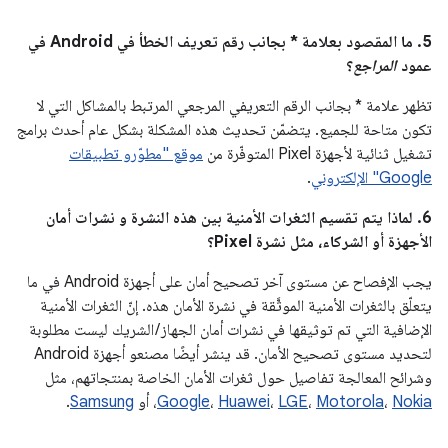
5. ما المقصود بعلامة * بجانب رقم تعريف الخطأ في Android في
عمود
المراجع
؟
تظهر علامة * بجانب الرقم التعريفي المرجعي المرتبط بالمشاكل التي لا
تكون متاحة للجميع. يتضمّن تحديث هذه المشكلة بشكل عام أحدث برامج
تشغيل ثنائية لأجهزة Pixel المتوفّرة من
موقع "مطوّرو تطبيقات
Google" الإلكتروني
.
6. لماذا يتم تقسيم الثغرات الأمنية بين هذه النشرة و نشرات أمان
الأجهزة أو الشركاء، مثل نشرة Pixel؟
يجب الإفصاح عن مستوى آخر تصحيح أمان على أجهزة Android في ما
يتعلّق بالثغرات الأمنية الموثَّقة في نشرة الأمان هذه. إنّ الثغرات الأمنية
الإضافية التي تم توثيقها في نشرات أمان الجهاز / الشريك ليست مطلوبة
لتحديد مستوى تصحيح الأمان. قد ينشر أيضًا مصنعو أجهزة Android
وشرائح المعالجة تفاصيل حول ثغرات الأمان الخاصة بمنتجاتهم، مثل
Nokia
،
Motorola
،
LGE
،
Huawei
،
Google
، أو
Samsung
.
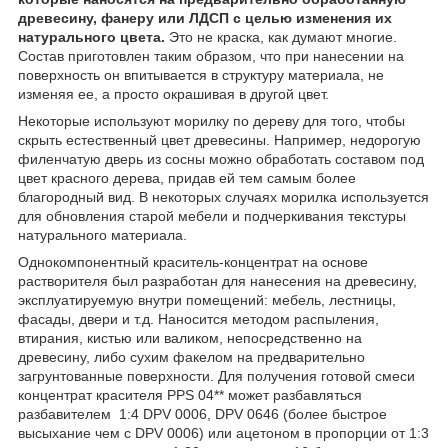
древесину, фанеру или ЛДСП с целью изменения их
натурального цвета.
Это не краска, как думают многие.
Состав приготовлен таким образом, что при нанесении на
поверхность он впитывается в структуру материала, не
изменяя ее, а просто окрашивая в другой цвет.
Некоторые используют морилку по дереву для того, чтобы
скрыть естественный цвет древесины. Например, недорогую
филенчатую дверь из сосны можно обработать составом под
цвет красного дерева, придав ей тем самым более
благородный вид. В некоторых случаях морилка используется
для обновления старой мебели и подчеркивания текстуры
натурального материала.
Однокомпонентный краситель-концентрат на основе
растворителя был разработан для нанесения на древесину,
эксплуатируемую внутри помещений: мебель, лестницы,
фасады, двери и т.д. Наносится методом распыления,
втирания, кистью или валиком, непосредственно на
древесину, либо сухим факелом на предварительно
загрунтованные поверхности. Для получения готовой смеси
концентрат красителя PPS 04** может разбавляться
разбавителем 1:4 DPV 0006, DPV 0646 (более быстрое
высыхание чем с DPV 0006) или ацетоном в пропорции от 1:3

—————

### Your goal
Using the word "концентрат" as the filter, copy each matching line from the material.

### Written response
Однокомпонентный краситель-концентрат на основе
концентрат красителя PPS 04** может разбавляться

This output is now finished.